The dimensions of Lake Powell and the surrounding one-million-acre-plus Glen Canyon National Recreation Area are immense. Sprawling Lake Powell touches 1,960 miles of shoreline. Seven national parks, seven national monuments, and many state parks, historical sites, ghost towns, prehistoric native ruins and sculpted mesa, buttes and geologic wonders surround Lake Powell.
This area of southern Utah/northern Arizona is rich in resources for the outdoors enthusiast.
Construction of the 583-foot-high Glen Canyon Dam began in 1956. Before that time, the wild Colorado served as a formidable barrier to east-west travel across the Colorado Plateau. Two hydroelectric generators began producing power in 1966. In 1980, the 183-mile-long reservoir finally filled up and reached “full pool level.” A lucrative economy based on “recreation” was also born, almost completely based on burning gasoline. Nearby, as the turbines at Glen Canyon Dam spin, the Navajo Generating Station produces more power, burning the coal of the rich Black Mesa Coal Field. (For more information about Black Mesa, check out “The Black Mesa Syndrome,” by Judith Nies.)
Page’s life blood flows with the millions of BTUs of energy created and burned here.

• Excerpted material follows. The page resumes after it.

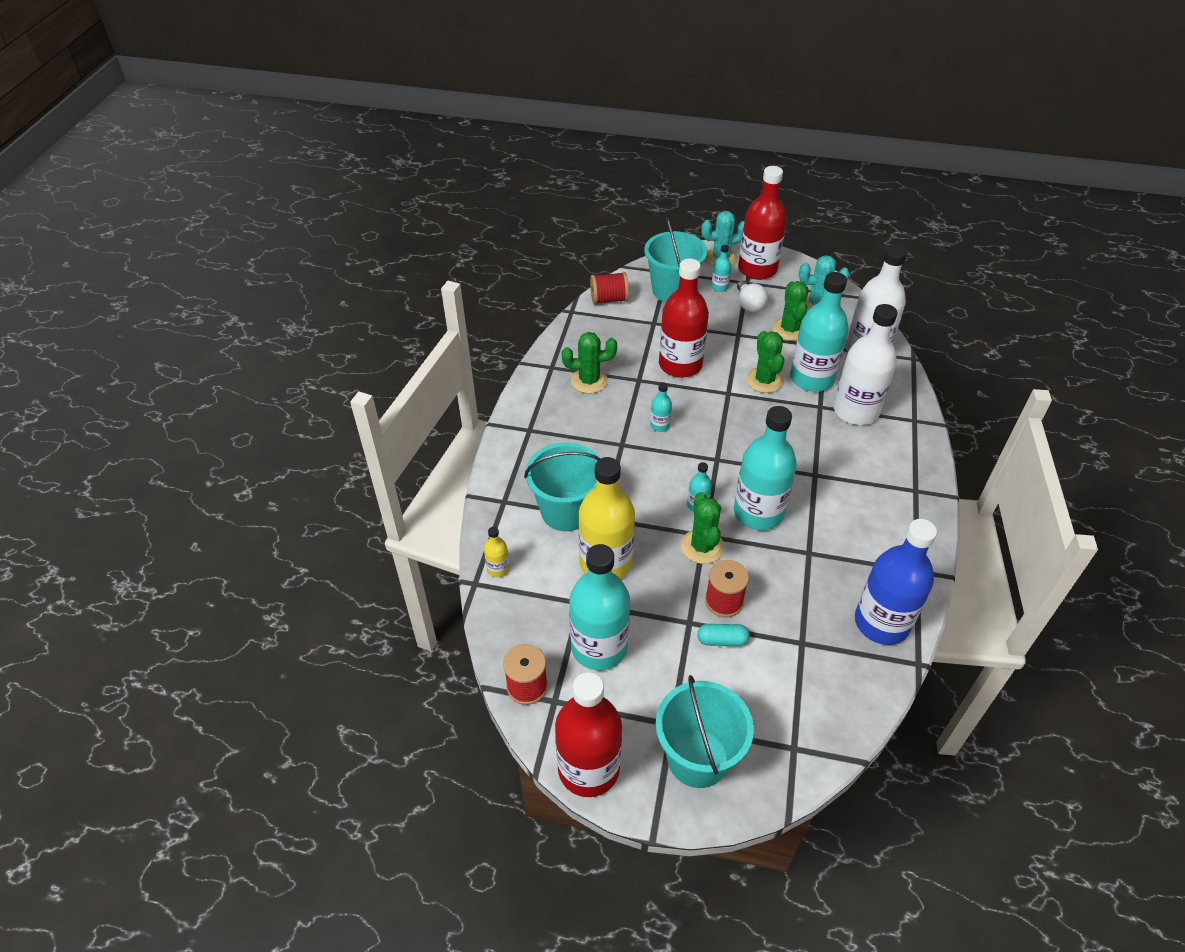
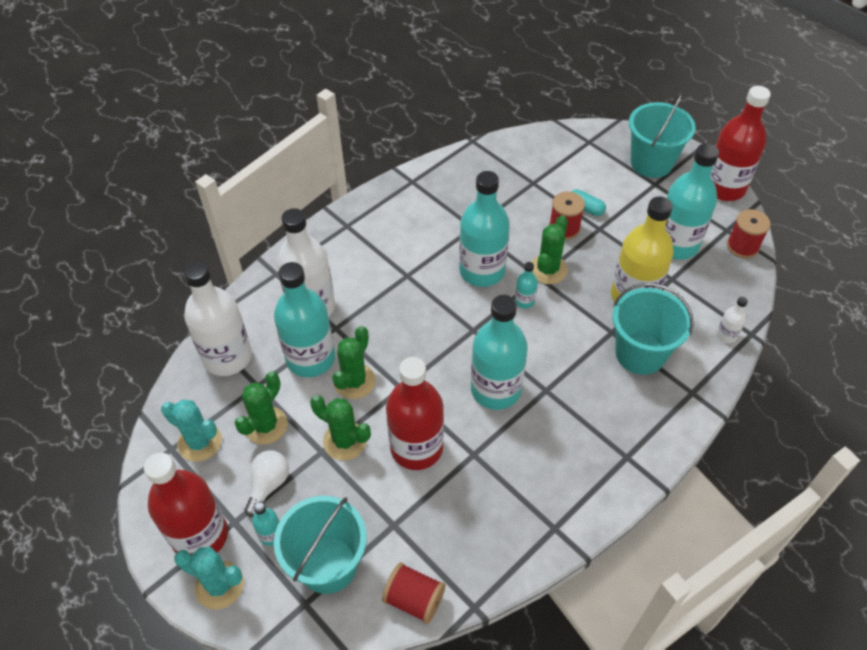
camera: 145 degrees left, 5 degrees up
yellow bottle [484,527,510,577] -> white bottle [716,297,748,343]
green cactus [561,332,617,394] -> green cactus moved to [310,395,371,461]
turquoise bottle [650,383,672,432] -> turquoise bottle [471,295,528,410], size x2.33
blue bottle [855,519,937,645] -> none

Visitors to Lake Powell drive hundreds of miles – 649 miles from Denver and 540 miles from Los Angeles – and once here, they buy copious quantities of gasoline to fill up their speed boats, fishing boats, personal watercraft, house boats, trucks, cars, motorhomes, dirt bikes, all-terrain-vehicles, etc. Gasoline lingers in the air here. It doesn’t mix well with ghosts of the Basketmakers, the people who once inhabited these high-altitude canyons and plateaus.
Our short trip to Lake Powell took place in greater Page, Ariz., the southwestern corner of the Glen Canyon National Recreation Area. Glen Canyon Dam and the Carl Hayden Visitor Center are centered in Page and are worth a visit. The visitor’s center contains information and exhibits about the cultural and geologic history of the area. Tours of the dam are available.
Lone Rock campground
North of Page about 10 miles (across the border into Utah) is Lone Rock campground, a beautiful stretch of sandy beach with nearly every type of gasoline-burning device available parked nearby.
Across the water, the tops of solitary, tall buttes rise like ancient giants flooded up to their necks in the water. In between the whines of the motors, if you forget about them, the beach is a wonderful place to pitch a tent and watch the sunset.